Gwen Rees grew up in and spent her life in Roath. She lived on Glenroy Street for 52 Years.
I used to go and watch the swimming races in the park, but I wasn't much of a swimmer myself. Many is the time when I had the children that I would walk around the lake We used to take lunch up there, then you had the old Gas Stoves. You would put a penny in a boil a kettle. Then you would stay up there all day. They were happy times, more so that today. Everyone is in a rush these days. They have to work to pay these huge mortgages. We paid £100 deposit and the house was £1200, but my husband was earning £3 a week. I always used to think why don't we earn less money and pay less out. It seems stupid all this money. I was married in 1939 and the war finished in 1945 so we were rationed then to 2oz cheese 2 oz of butter for 6 years after. Still, we got through it all, it was hard going. We had an air raid shelter in the cellar of the house on Claude Road but when I moved to Glenroy Street we had an Anderson Shelter in the garden. If fact the first time my daughter went out of the room was to go in the Anderson Shelter because she was born of Feb. 5th. My mother was alive then and she was nursing the baby and the bombs were coming down and we were bombing them and my mother said 'what are we bringing children into the world for, for this life?'. She was down in the shelter 9 hours and that was the first time she left the house because I had her at home.

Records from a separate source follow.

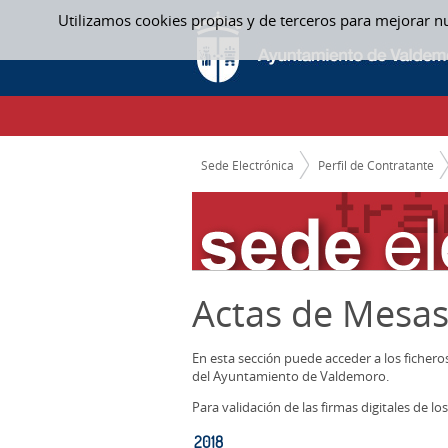
Saltar al contenido
Utilizamos cookies propias y de terceros para mejorar n
2018 - ACTAS MESAS CONTRATACION
CAMINO DE MIGAS
Sede Electrónica
Perfil de Contratante
Actas de Mesas
En esta sección puede acceder a los ficher
del Ayuntamiento de Valdemoro.
Para validación de las firmas digitales de 
2018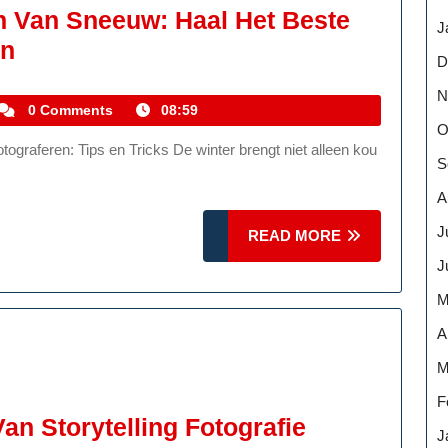
n Van Sneeuw: Haal Het Beste
J
Tips
en
D
Voor
N
Het
kemmelhistoric
0 Comments
08:59
O
Fotograferen
S
Van
Sneeuw:
A
Haal
J
READ
READ MORE
Het
MORE
J
Beste
M
Uit
A
Winterse
M
Landschappen
F
Het
an Storytelling Fotografie
J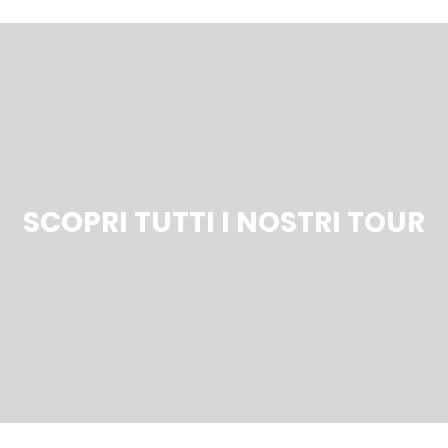
SCOPRI TUTTI I NOSTRI TOUR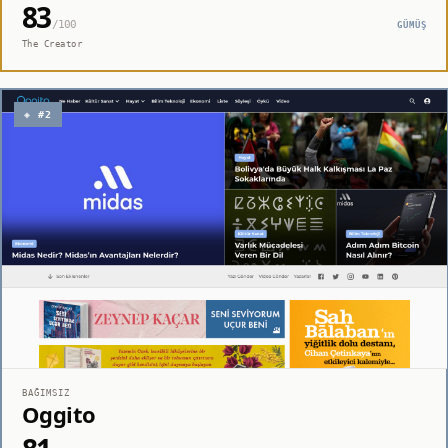
83
/100
GÜMÜŞ
The Creator
◈ #2
BAĞIMSIZ
Oggito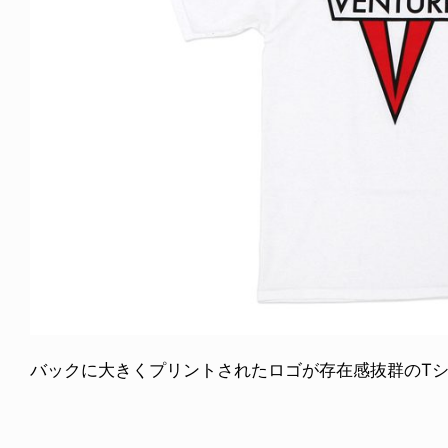
バックに大きくプリントされたロゴが存在感抜群のTシャツ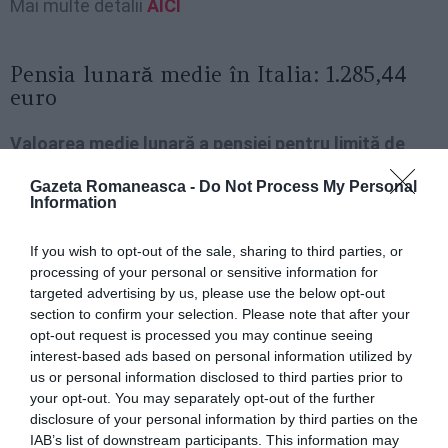
Mai multe detalii
AICI
Pensia lunară medie în Italia: 1.285,44
euro
Valoarea medie lunară a pensiei pentru limită de
vârstă este de 1.285,44 euro
, cu o valoare mai mare
Gazeta Romaneasca -
Do Not Process My Personal
în nord (1.379,92 euro). Analiza distribuției pe vârste
Information
arată o vârstă medie a pensionarilor de 74,1 ani, cu o
If you wish to opt-out of the sale, sharing to third parties, or
diferență între cele două sexe de 4,7 ani (71,5 ani
processing of your personal or sensitive information for
pentru bărbați și 76,2 ani pentru femei).
targeted advertising by us, please use the below opt-out
section to confirm your selection. Please note that after your
opt-out request is processed you may continue seeing
Milano, și-a zidit mama moartă în casă, pentru a-i
interest-based ads based on personal information utilized by
încasa pensia timp de doi ani
us or personal information disclosed to third parties prior to
your opt-out. You may separately opt-out of the further
disclosure of your personal information by third parties on the
Analizând
repartizarea pe cuantum lunar
a pensiilor
IAB’s list of downstream participants. This information may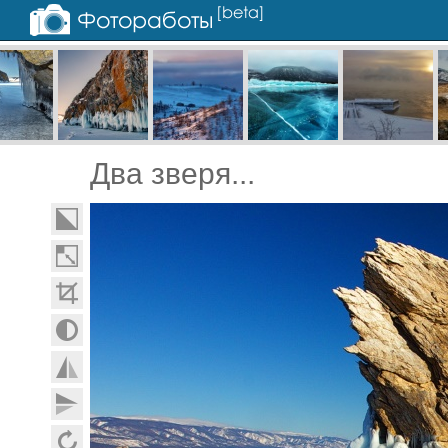
Два зверя...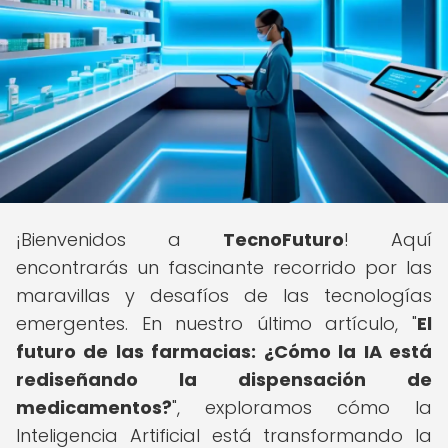
¡Bienvenidos a
TecnoFuturo
! Aquí
encontrarás un fascinante recorrido por las
maravillas y desafíos de las tecnologías
emergentes. En nuestro último artículo, "
El
futuro de las farmacias: ¿Cómo la IA está
rediseñando la dispensación de
medicamentos?
", exploramos cómo la
Inteligencia Artificial está transformando la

It was very frightening because you would hear the sirens go and have to stay in this shelter all night. You didn't know what it was like to go to bed and get undressed. I had a niece who used to make me laugh. She would take pop and biscuits down there and have a good feed. I couldn't think of eating. Then you would have to get up at 7am and carry on with the day as though nothing had happened. Sometimes I would take the baby down Newport Road and there would be all shelters along there, so if the sirens went off you had to dash in. It was terrifying. Rose Street was flattened and I was living on City Road then and it was so scary. My mother was getting old then and she used to refuse to black out and the wardens would come around tell her off. Then there was this big raid and my mothers Front door blew off, then she couldn't black out quick enough. I think the civilians felt there was nothing to fight back with you were just at the mercy of whatever happened.